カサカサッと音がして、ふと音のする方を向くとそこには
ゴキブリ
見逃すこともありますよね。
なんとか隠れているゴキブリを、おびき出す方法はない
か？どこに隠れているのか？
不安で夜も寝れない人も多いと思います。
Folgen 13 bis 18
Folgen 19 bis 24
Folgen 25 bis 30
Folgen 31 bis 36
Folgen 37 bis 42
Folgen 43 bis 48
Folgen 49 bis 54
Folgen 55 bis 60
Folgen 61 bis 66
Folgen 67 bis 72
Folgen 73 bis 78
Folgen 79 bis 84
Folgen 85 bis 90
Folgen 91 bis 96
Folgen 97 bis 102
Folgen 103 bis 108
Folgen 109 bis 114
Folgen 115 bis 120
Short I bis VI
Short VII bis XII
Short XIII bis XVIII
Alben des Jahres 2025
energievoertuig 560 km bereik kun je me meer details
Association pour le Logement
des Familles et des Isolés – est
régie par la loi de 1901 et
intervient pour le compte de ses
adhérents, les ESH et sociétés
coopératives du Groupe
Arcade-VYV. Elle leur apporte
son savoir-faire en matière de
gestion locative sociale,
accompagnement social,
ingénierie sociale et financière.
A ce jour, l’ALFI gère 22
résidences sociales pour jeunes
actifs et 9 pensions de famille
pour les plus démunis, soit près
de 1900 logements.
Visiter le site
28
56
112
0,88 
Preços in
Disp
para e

EXERCISE PROMPT: Render each line of the rows above as a JSON list of strings, one string per line, omitting blank lines.

OUTPUT OF THE EXERCISE:
[
  "カサカサッと音がして、ふと音のする方を向くとそこには",
  "ゴキブリ",
  "見逃すこともありますよね。",
  "なんとか隠れているゴキブリを、おびき出す方法はない",
  "か？どこに隠れているのか？",
  "不安で夜も寝れない人も多いと思います。",
  "Folgen 13 bis 18",
  "Folgen 19 bis 24",
  "Folgen 25 bis 30",
  "Folgen 31 bis 36",
  "Folgen 37 bis 42",
  "Folgen 43 bis 48",
  "Folgen 49 bis 54",
  "Folgen 55 bis 60",
  "Folgen 61 bis 66",
  "Folgen 67 bis 72",
  "Folgen 73 bis 78",
  "Folgen 79 bis 84",
  "Folgen 85 bis 90",
  "Folgen 91 bis 96",
  "Folgen 97 bis 102",
  "Folgen 103 bis 108",
  "Folgen 109 bis 114",
  "Folgen 115 bis 120",
  "Short I bis VI",
  "Short VII bis XII",
  "Short XIII bis XVIII",
  "Alben des Jahres 2025",
  "energievoertuig 560 km bereik kun je me meer details",
  "Association pour le Logement",
  "des Familles et des Isolés – est",
  "régie par la loi de 1901 et",
  "intervient pour le compte de ses",
  "adhérents, les ESH et sociétés",
  "coopératives du Groupe",
  "Arcade-VYV. Elle leur apporte",
  "son savoir-faire en matière de",
  "gestion locative sociale,",
  "accompagnement social,",
  "ingénierie sociale et financière.",
  "A ce jour, l’ALFI gère 22",
  "résidences sociales pour jeunes",
  "actifs et 9 pensions de famille",
  "pour les plus démunis, soit près",
  "de 1900 logements.",
  "Visiter le site",
  "28",
  "56",
  "112",
  "0,88 ",
  "Preços in",
  "Disp",
  "para e"
]